Wanita itu bernama Kia

  • November 29, 2016
  • By Aminah Nurul Jannah
  • 1 Comments


Namanya kia, wanita berusia sekitar 32 tahun. Aku bertemu dengannya di sebuah stasiun di daerah jakarta. Saat itu aku sedang membiasakan diriku untuk berangkat kerja menggunakan alat transportasi umum. Kia, sudah seminggu aku lihat dia di stasiun yang sama dengan ku, dia duduk di bangku yang sama setiap harinya, di sebelah tiang penyangga stasiun jalur 2. Bukan aku ingin memperhatikannya, tapi kita pasti jadi mengenal orang yang setiap harinya berangkat dan menunggu di tempat yang sama, muka muka disini begitu familiar hanya saja aku tidak tahu siapa mereka.

Aku mengenal kia saat memasuki minggu ke dua di stasiun itu. Biasanya aku tidak pernah dapat bangku untuk duduk menunggu, tapi hari itu aku beruntung. Karena bangku di sebelah kia kosong dan aku langsung menempatinya. Dari situlah aku mengenal namanya, pekerjaannya, dan juga sedikit kisah hidupnya. Kia memiliki perawakan wanita normal pada umumnya, tingginya sekitar 158 cm, tubuhnya berisi, dia selalu menggunakan gamis panjang, setiap harinya dia membawa tas bekal untuk makan siangnya. Wajahnya ayu, tidak menor dengan alat makeup kebanyakan wanita pada umumnya.

Hari pertama kami saling berbasa-basi untuk menanyakan pekerjaan, dan sedikit latar belakang keluarga masing-masing. Hari demi hari rasanya kami semakin akrab, kadang kami saling tukar camilan sambil menunggu kereta datang. Menceritakan lincah dan lucu anaknya yang masih berusia 4 tahun. Kami juga saling tukar informasi tentang lowongan pekerjaan yang baru. Kia yang baik hati sering kali memberiku saran ketika aku tengah dilanda masalah tentang pekerjaan.

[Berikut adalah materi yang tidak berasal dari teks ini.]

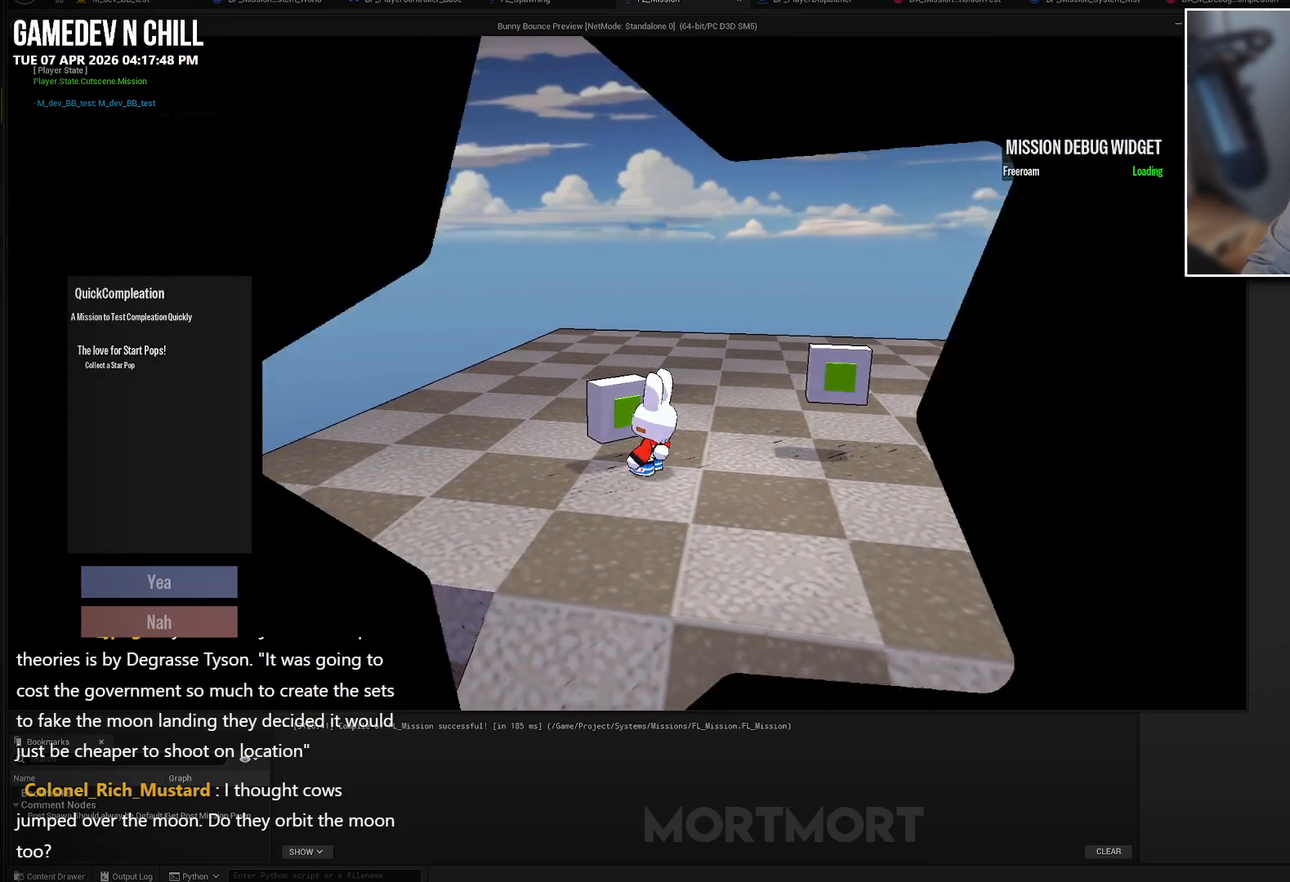
{"buttons": [], "left_stick": "center", "right_stick": "center", "events": []}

Di bulan ke tiga aku mengenalnya, aku melihat wajahnya semakin redup seperti tengah di rundung masalah. Aku sempat menanyakannya, tapi dia selalu jawab tidak ada yang perlu di risaukan. Sampai minggu kedua bulan itu, aku sempat tidak bertemu dengan Kia selama 3 hari. Esoknya saat bertemu, aku melihat dirinya semakin layu. Tapi senyum terbaiknya masih tersimpul seakan bisa menutupi kesedihannya.

Di minggu terakhir bulan ketiga, Kia mulai menceritakan masalah kehidupannya. Dia akan segera bercerai dengan sang suaminya. Kia menceritakan kepadaku bahwa alasan dia bercerai karena paham mereka sudah tidak sejalan. Dia sudah tidak bisa mengerti apa mau suaminya, yang semakin hari bermain dengan kekerasan, dan tidak pernah mau di ajak untuk berdiskusi. Bahkan ajakan istrinya untuk melaksanankan sholat  sering kali tidak mau dia di dengar. Sejujurnya aku terkejut, dia mau menceritakan masalah peliknya kepadaku. Mungkin dia sudah tidak tahan jika harus memendamnya, bisa juga dia butuh seseorang untuk menumpahkan kegundahannya. Karena pengalamanku yang tidak banyak dalam hal semacam ini, maka saat itu aku memutuskan untuk menjadi pendengar yang baik baginya. Sambil itu meraksan kesedihannya, dan memberinya kekuatan untuk bersabar.

Aku pernah membaca hadist dari Abu Hurairah RA, Rasulullah  berkata “ Wanita itu dinikahi karena empat hal: karena agamanya, nasabnya, hartanya dan kecantikannya, maka perhatikanlah agamanya, kamu akan selamat” (HR Bukhari, Muslim). Bagiku hadist ini berlaku pula untuk memilih seorang imam bagi kehidupan rumah tangga dan sempat juga aku menanyakan hal itu pada kia. Pada awal sebelum menikah sang suami berkunjung kerumahnya. Perawakannya seperti orang yang baik agamanya hal itu kia lihat saat berkunjung,dia selalu memakai peci. Juga setiap kali saat silaturahmi dia juga melaksanakan sholat isya dirumahnya, tapi sayangnya kia tidak memperhatikan bagimana cara calon suaminya itu sholat. Kia percaya bahwa lelaki yang akan mempersuntingnya saat itu adalah yang baik agamanya.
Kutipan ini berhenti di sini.